**Task statement:**
Copy, character for character, the lines in the records from the line containing "# Password Manager Application" up to and including the line containing "## Features".

**Available records:**
....................

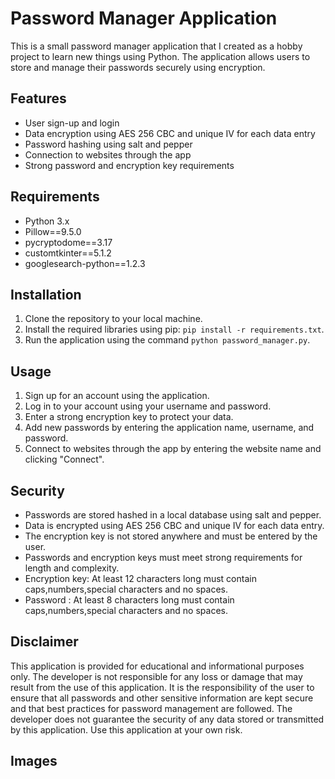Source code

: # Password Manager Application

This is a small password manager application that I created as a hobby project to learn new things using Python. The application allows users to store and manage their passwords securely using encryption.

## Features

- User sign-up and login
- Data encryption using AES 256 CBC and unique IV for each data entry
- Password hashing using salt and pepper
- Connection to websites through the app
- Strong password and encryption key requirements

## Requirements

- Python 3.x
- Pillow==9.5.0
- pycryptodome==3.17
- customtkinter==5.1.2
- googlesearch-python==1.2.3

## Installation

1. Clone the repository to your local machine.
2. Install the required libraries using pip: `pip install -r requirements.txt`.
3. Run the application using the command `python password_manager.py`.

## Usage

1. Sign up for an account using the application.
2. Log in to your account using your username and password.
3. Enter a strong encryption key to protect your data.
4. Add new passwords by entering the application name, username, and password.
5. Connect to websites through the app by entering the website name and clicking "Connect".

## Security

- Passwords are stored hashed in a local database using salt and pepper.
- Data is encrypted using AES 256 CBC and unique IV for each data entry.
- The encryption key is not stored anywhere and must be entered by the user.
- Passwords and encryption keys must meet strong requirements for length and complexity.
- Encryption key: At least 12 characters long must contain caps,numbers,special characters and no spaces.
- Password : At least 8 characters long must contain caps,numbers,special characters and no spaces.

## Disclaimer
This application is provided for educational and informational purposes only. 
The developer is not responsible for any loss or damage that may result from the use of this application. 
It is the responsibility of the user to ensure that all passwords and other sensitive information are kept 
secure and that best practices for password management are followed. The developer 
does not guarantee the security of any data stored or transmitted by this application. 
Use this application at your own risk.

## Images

....................

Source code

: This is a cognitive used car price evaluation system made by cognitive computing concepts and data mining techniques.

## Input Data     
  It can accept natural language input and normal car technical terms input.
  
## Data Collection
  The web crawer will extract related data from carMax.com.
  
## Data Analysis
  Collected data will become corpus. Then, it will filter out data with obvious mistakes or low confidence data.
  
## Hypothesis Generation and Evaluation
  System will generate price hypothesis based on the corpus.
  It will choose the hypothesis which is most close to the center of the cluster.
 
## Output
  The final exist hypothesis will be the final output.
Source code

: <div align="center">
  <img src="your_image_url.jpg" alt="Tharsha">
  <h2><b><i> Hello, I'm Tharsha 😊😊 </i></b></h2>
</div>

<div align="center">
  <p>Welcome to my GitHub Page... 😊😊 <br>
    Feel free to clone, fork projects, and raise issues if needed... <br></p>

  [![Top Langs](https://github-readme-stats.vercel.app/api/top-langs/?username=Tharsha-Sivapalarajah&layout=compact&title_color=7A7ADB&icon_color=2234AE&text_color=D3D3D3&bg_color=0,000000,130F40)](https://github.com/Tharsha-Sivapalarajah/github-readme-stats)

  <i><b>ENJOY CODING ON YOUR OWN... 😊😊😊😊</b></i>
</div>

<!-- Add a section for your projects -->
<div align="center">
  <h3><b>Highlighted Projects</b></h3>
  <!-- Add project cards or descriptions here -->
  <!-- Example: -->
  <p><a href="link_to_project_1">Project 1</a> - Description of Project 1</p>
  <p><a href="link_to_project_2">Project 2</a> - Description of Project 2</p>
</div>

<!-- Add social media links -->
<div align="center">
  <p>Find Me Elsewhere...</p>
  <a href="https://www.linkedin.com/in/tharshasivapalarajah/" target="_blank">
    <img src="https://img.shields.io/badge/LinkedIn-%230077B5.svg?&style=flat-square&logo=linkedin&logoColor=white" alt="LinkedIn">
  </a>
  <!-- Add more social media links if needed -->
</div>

....................

**The completed task:**
: # Password Manager Application

This is a small password manager application that I created as a hobby project to learn new things using Python. The application allows users to store and manage their passwords securely using encryption.

## Features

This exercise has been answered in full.